## Excerpted data

----------

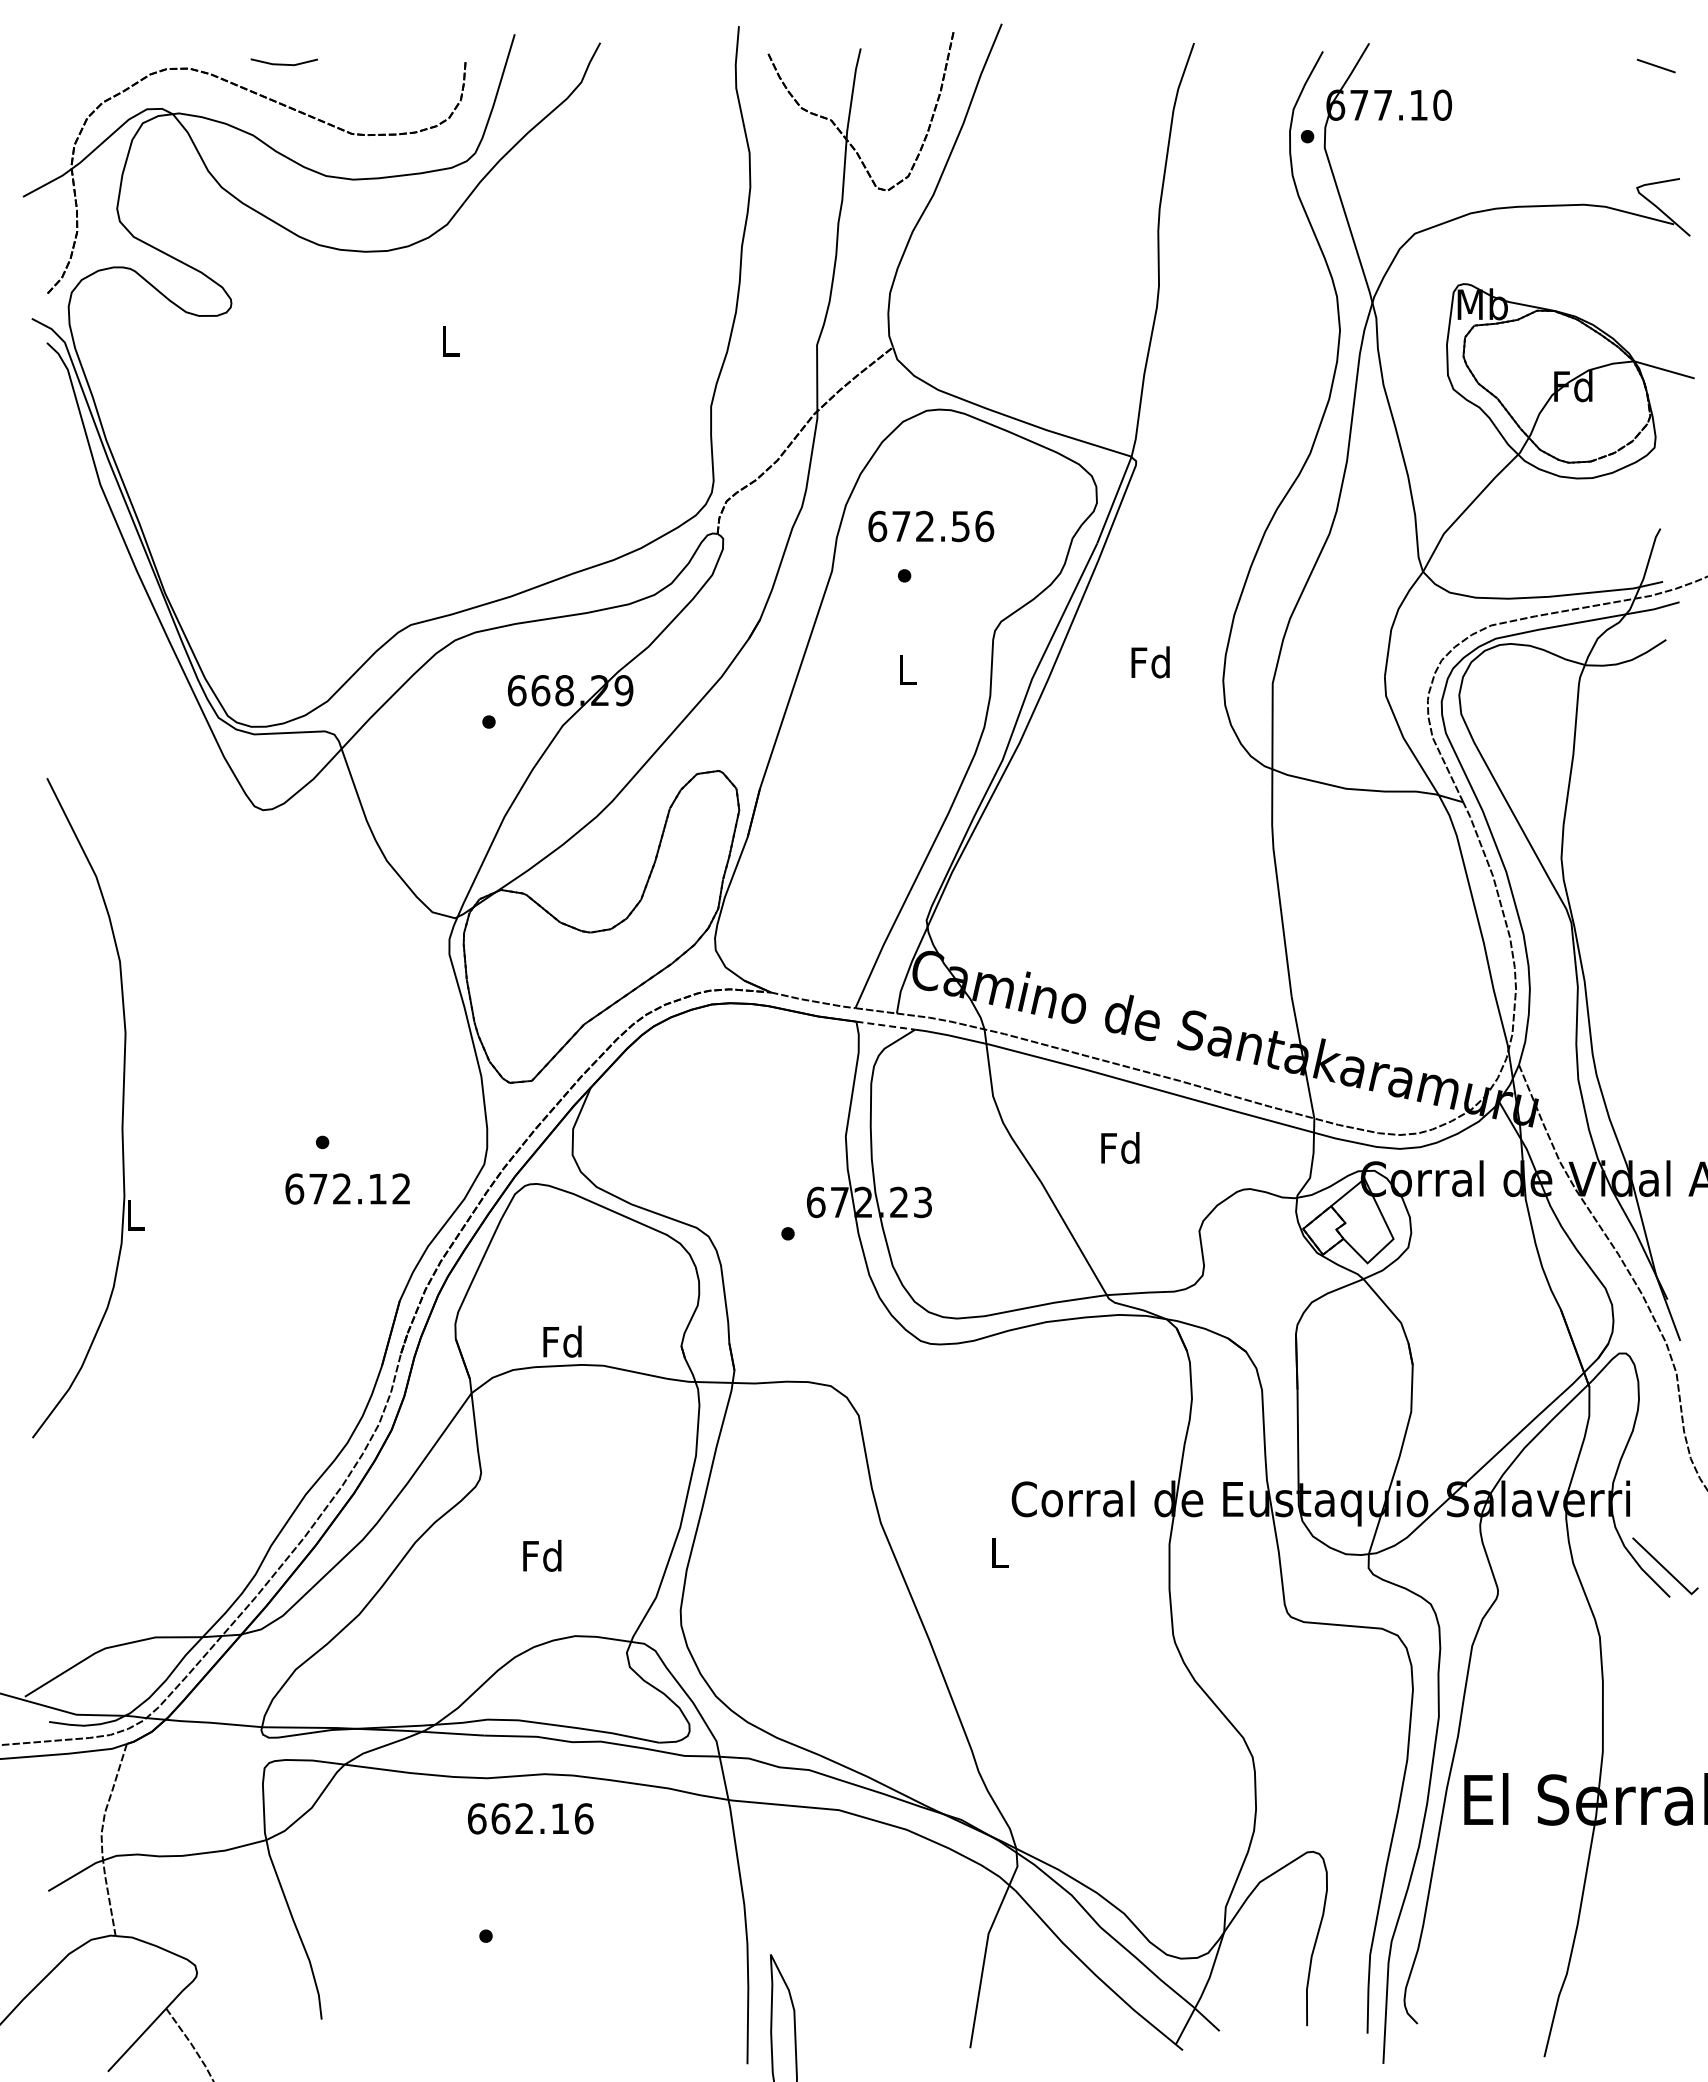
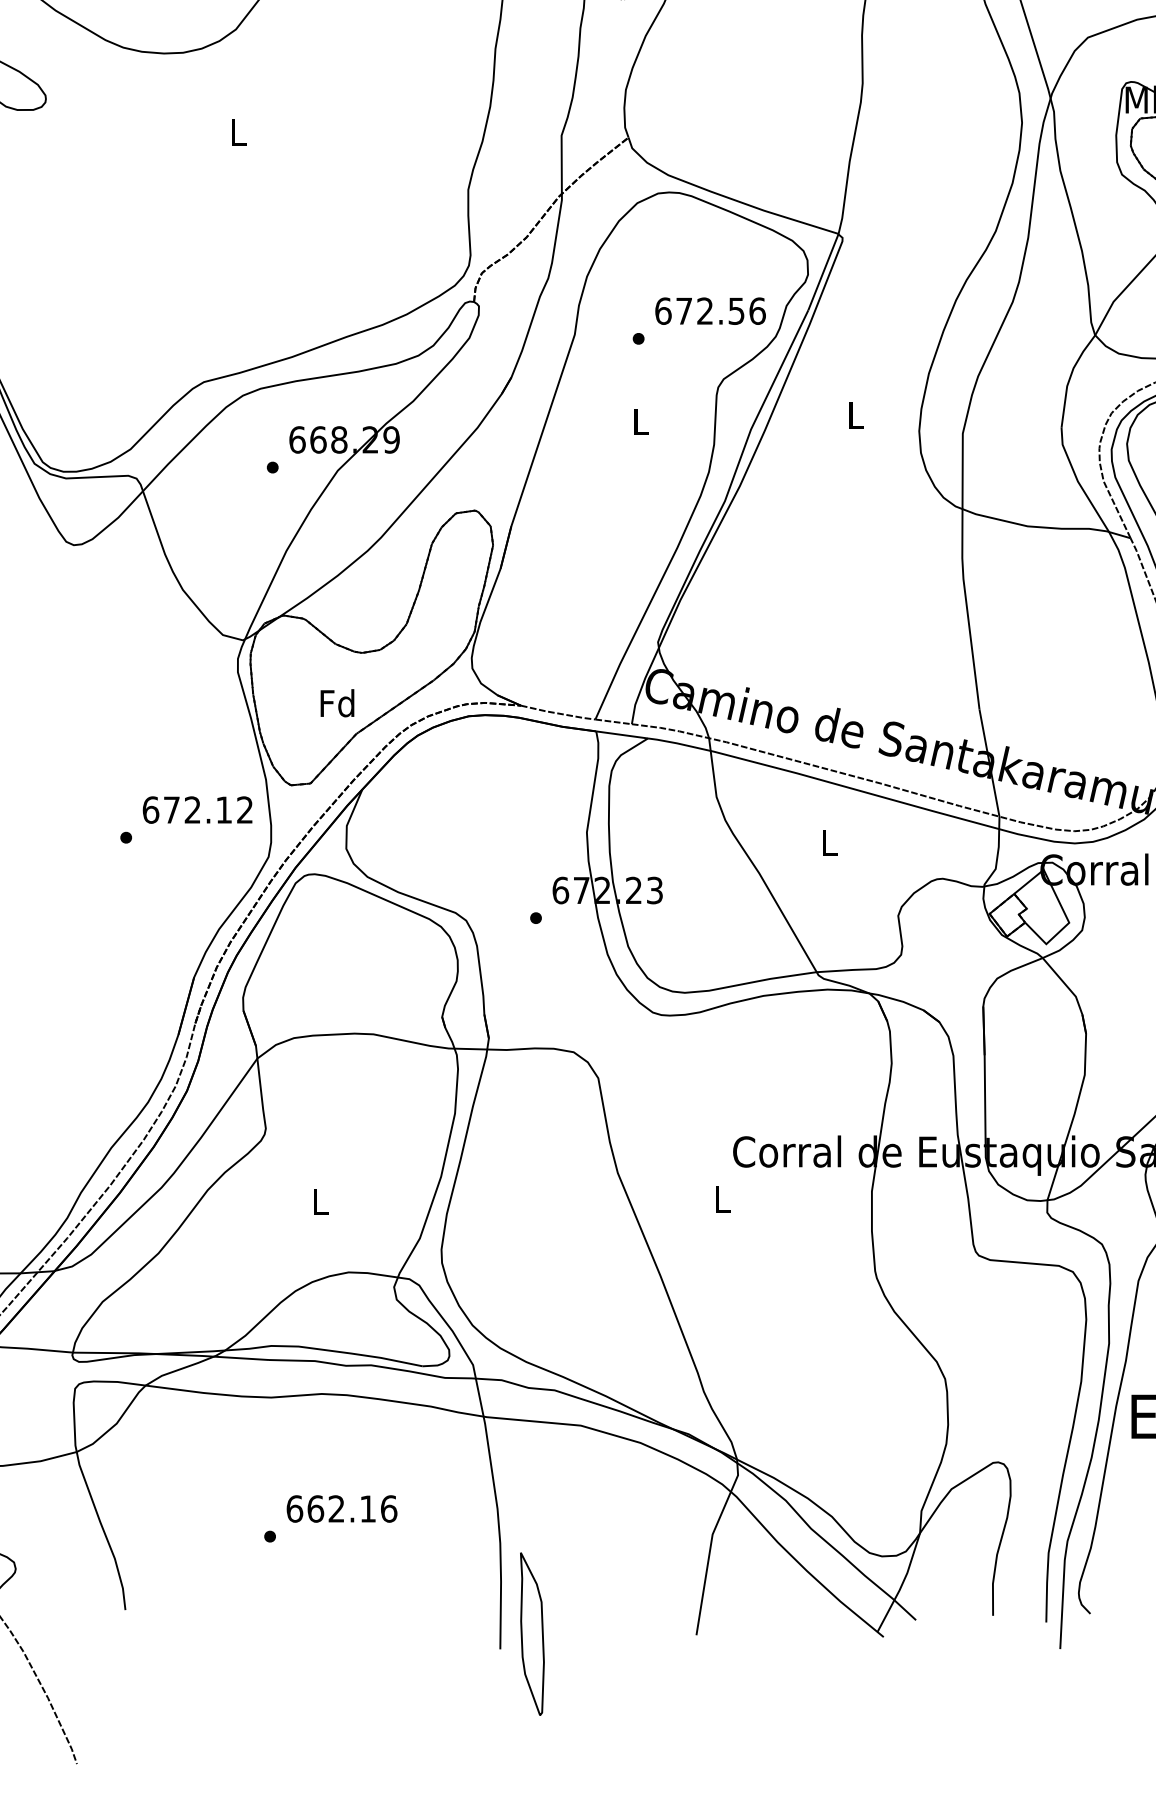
text: (931, 526) -> (710, 311), moved
text: (1150, 662) -> (855, 415), Fd -> L
line: (885, 1025) -> (621, 734), dashed -> solid
text: (1120, 1147) -> (828, 842), Fd -> L
text: (347, 1188) -> (197, 809), moved
text: (562, 1341) -> (337, 703), moved
text: (542, 1555) -> (319, 1201), Fd -> L
text: (530, 1818) -> (341, 1508), moved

----------

## Work item
Could you output all of the records exactly, without their pictures?

## Task result
text: (931, 526) -> (710, 311), moved
text: (1150, 662) -> (855, 415), Fd -> L
line: (885, 1025) -> (621, 734), dashed -> solid
text: (1120, 1147) -> (828, 842), Fd -> L
text: (347, 1188) -> (197, 809), moved
text: (562, 1341) -> (337, 703), moved
text: (542, 1555) -> (319, 1201), Fd -> L
text: (530, 1818) -> (341, 1508), moved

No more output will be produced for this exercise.